Les Econs et les Humains, voilà bien un des problèmes majeurs non seulement en économie, mais en management : j’ai croisé des dirigeants qui, trop bien formés et déformés par leurs études, croyaient leurs entreprises peuplés d’Econs, c’est-à-dire d’individus logiques et rationnels. Ces mêmes dirigeants oublient combien eux-mêmes ne sont pas des Econs, et combien ils sont mûs par leurs ambitions, leurs peurs et leurs émotions…
S’ils étaient un peu plus attentifs à la nature humaine des comportements, ils comprendraient pourquoi les changements qu’ils proposent génèrent plus de peurs que d’adhésion, pourquoi « ceux qui risquent de perdre se battront avec plus d’acharnement que ceux qui pourraient en tirer parti. »
S’ils étaient un peu plus informés des travaux de Daniel Kahneman, ils sauraient qu’un gestionnaire de portefeuille n’a pas un comportement rationnel, et qu’il cherchera toujours à vendre d’abord les titres sur lesquels il a le plus gagné depuis leur prix d’achat, et non pas ceux qui ont le moins de perspectives de plus-value.

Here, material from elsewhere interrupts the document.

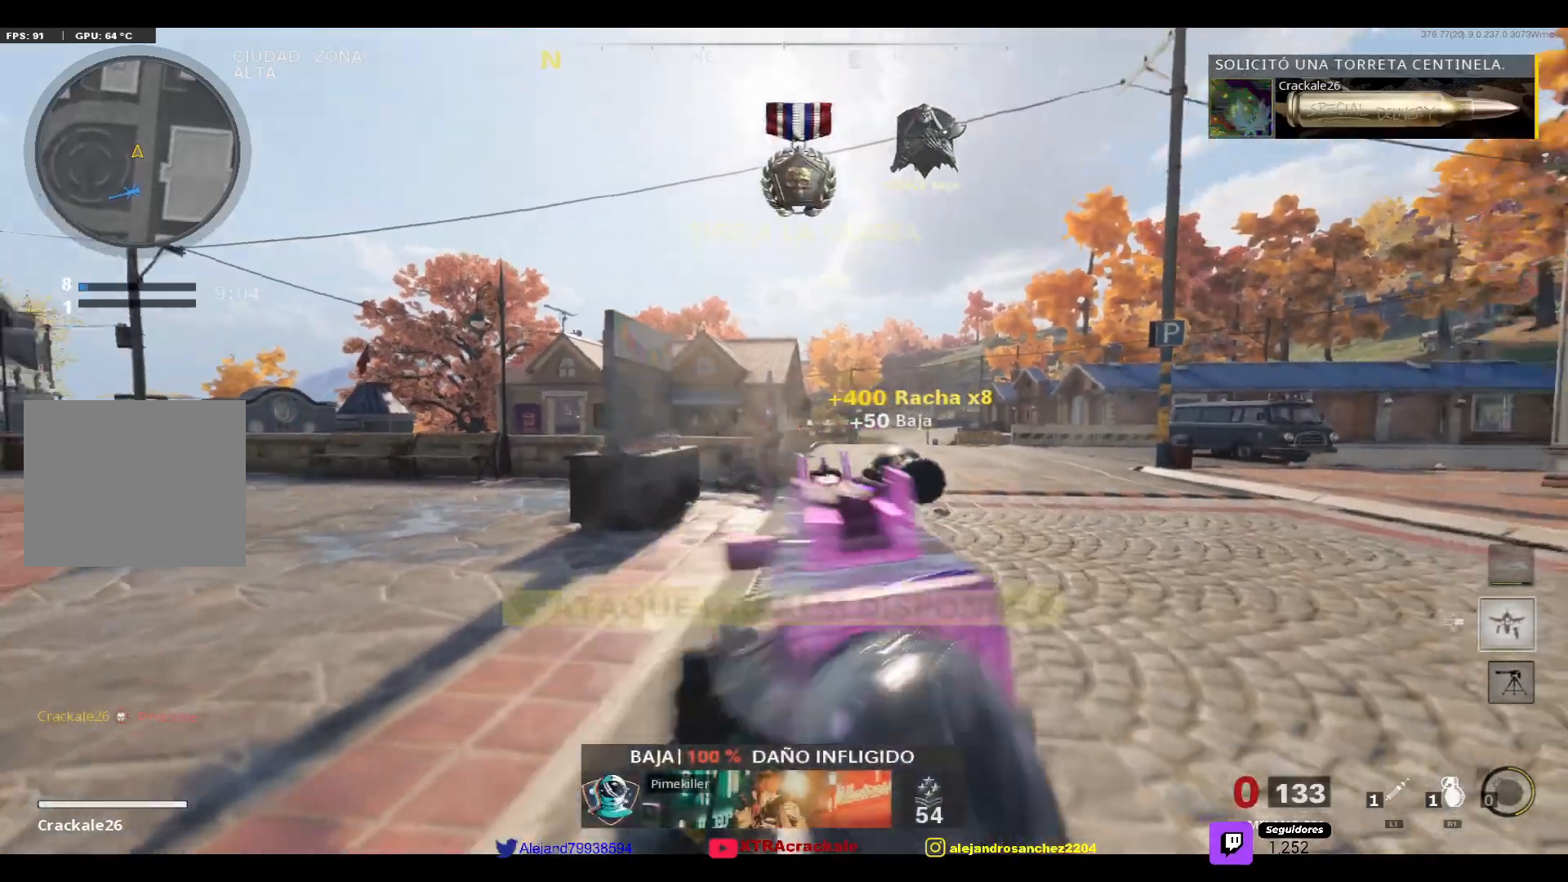
{"buttons": [], "left_stick": "up", "right_stick": "center", "events": [[17, "SQUARE", "down"], [133, "SQUARE", "up"]]}
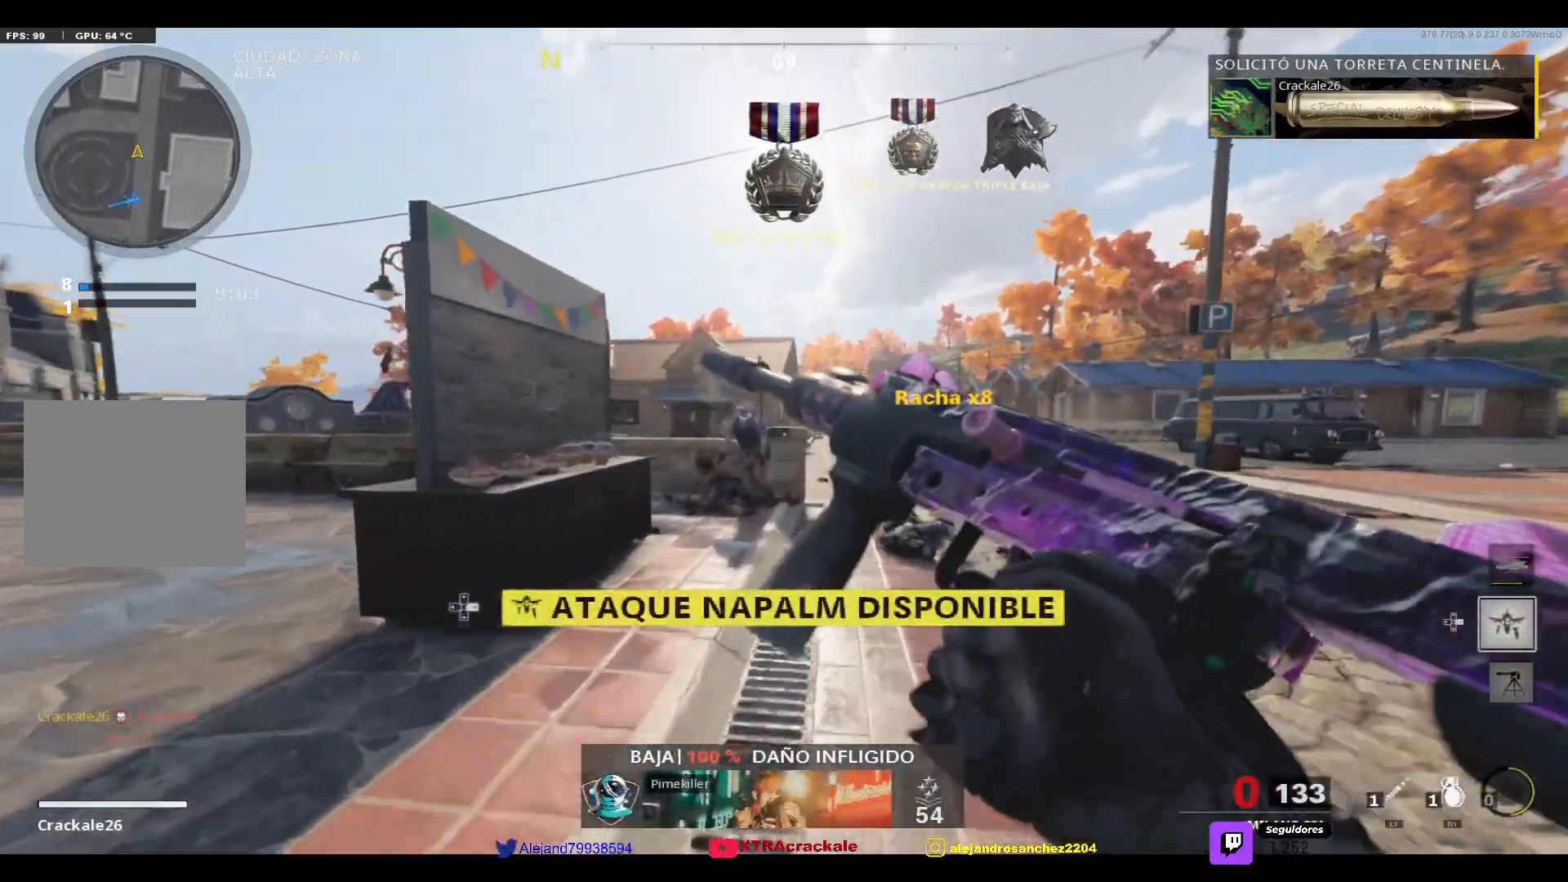
{"buttons": [], "left_stick": "up", "right_stick": "left", "events": [[83, "right_stick", "down"], [200, "right_stick", "center"], [417, "right_stick", "left"]]}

Il est vrai par contre que « les vendeurs apprennent rapidement qu'en manipulant le contexte dans lequel un client voit un produit, ils peuvent profondément influencer ses préférences. » La vente est souvent l’art de manipuler les réflexes induits par le Système 1 des clients.
Est-ce rêver que penser que l’on pourrait construire un monde où les dirigeants politiques comme économiques tiendraient compte de tous ces enseignements ?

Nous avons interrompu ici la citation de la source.